Anne-Lise Mithout précise qu’au Japon, des initiatives importantes existent dans le domaine de la recherche impliquant les personnes concernées (Tôjisha kenkyû). Il s’agit d’amener des personnes n’ayant pas nécessairement de diplômes universitaires à faire de la recherche et à valoriser leur expertise sur les situations qu’elles vivent. Ce sont des méthodes particulièrement investies par la recherche en psychiatrie, mais aussi le handicap.

Pour Laetitia Rebord, les chercheurs et les chercheuses devraient mener davantage de travaux sur le validisme en tant qu’oppression systémique. Des recherches ont été engagées sur d’autres oppressions, notamment celles du genre ou du racisme : ces études sont toujours en nombre insuffisant, mais le validisme est encore moins étudié.

Plan 75 : La reco culture de Marianne Vigneulle

Affiche du film "Plan 75". Une personne, de dos, fait face à une ville qui s'étend en contrebas. Plus loin, le soleil inonde des collines de lumière. Le ciel est couvert de nuages gris.

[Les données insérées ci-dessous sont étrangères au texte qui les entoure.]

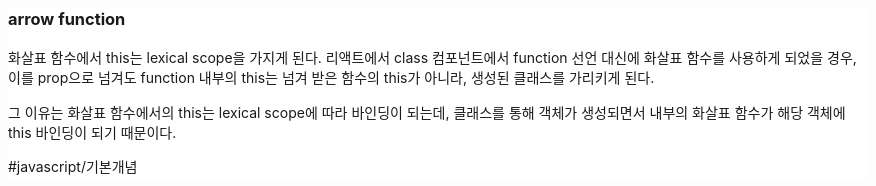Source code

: ### arrow function

화살표 함수에서 this는 lexical scope을 가지게 된다.
리액트에서 class 컴포넌트에서 function 선언 대신에 화살표 함수를 사용하게 되었을 경우, 이를 prop으로 넘겨도 function 내부의 this는 넘겨 받은 함수의 this가 아니라, 생성된 클래스를 가리키게 된다.

그 이유는 화살표 함수에서의 this는 lexical scope에 따라 바인딩이 되는데, 클래스를 통해 객체가 생성되면서 내부의 화살표 함수가 해당 객체에 this 바인딩이 되기 때문이다.




#javascript/기본개념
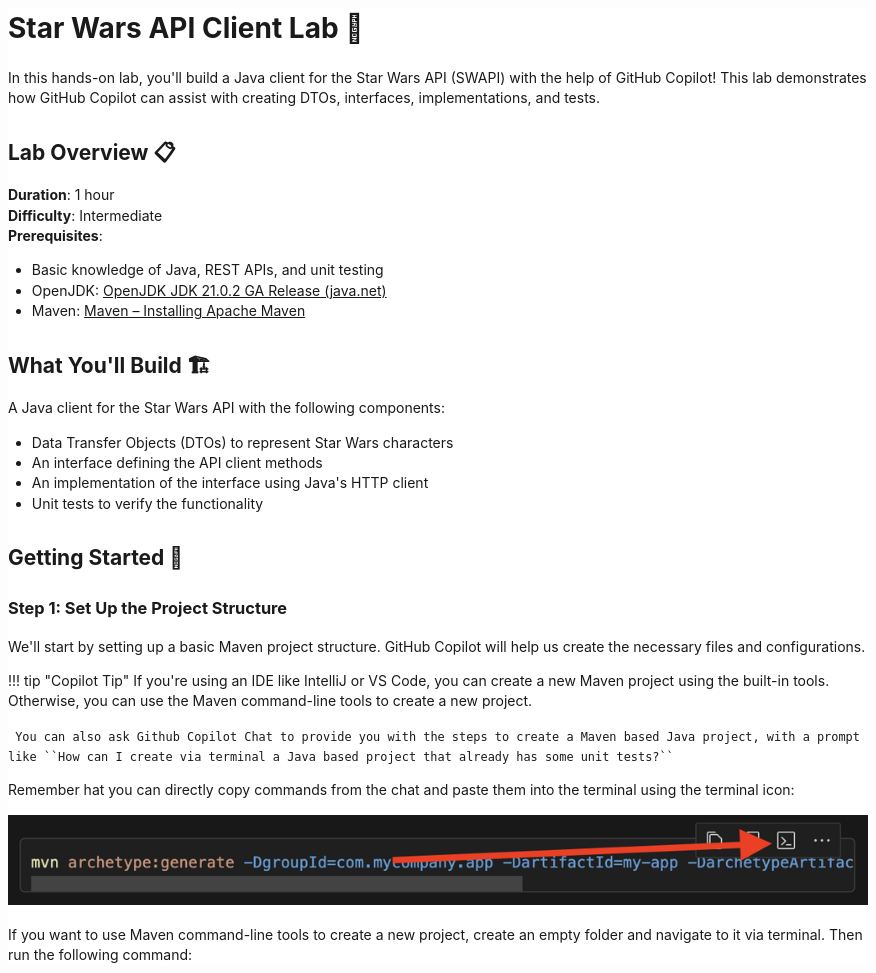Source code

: # Star Wars API Client Lab 🚀

In this hands-on lab, you'll build a Java client for the Star Wars API (SWAPI) with the help of GitHub Copilot! This lab demonstrates how GitHub Copilot can assist with creating DTOs, interfaces, implementations, and tests.

## Lab Overview 📋

**Duration**: 1 hour  
**Difficulty**: Intermediate  
**Prerequisites**:

- Basic knowledge of Java, REST APIs, and unit testing  
- OpenJDK: [OpenJDK JDK 21.0.2 GA Release (java.net)](https://jdk.java.net/21/)
- Maven: [Maven – Installing Apache Maven](https://maven.apache.org/install.html)

## What You'll Build 🏗️

A Java client for the Star Wars API with the following components:

- Data Transfer Objects (DTOs) to represent Star Wars characters
- An interface defining the API client methods
- An implementation of the interface using Java's HTTP client
- Unit tests to verify the functionality

## Getting Started 🚀

### Step 1: Set Up the Project Structure

We'll start by setting up a basic Maven project structure. GitHub Copilot will help us create the necessary files and configurations.

!!! tip "Copilot Tip"
     If you're using an IDE like IntelliJ or VS Code, you can create a new Maven project using the built-in tools. Otherwise, you can use the Maven command-line tools to create a new project.
     
     You can also ask Github Copilot Chat to provide you with the steps to create a Maven based Java project, with a prompt like ``How can I create via terminal a Java based project that already has some unit tests?``

Remember hat you can directly copy commands from the chat and paste them into the terminal using the terminal icon:

![image](../assets/images/starwarsapi/1.png)

If you want to use Maven command-line tools to create a new project, create an empty folder and navigate to it via terminal. Then run the following command:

Le film Plan 75 du réalisateur Chie Hayazawa (2022) dépeint une société ayant instauré un programme de fin de vie volontaire pour faire face au vieillissement de sa population : les personnes de plus de 75 ans peuvent organiser leur mort accompagnée. Ce programme est présenté comme un progrès social – celui de la liberté de décider de son propre destin.

Pourtant, il s’agit d’une société qui pousse les plus fragiles vers le choix de la mort. Car ce n’est pas la maladie ou la souffrance physique qui incitent les « volontaires » à s’inscrire au programme, mais l’absence de perspectives : la précarité, l’isolement, un environnement dont ils se sentent peu à peu exclus. À cela s’ajoute la pression sociale à peine voilée d’une société qui considère les personnes âgées comme un fardeau économique pesant sur les nouvelles générations.

Plan 75 est le premier long métrage de la réalisatrice, qui a expliqué l’avoir tourné en écho au massacre de Sagamihara.

Réalisé dans un Japon encore marqué par son histoire eugéniste, il s’agit d’un film qui interroge la manière dont une société valorise ou marginalise ses membres en fonction de leur productivité ou de leur utilité perçue.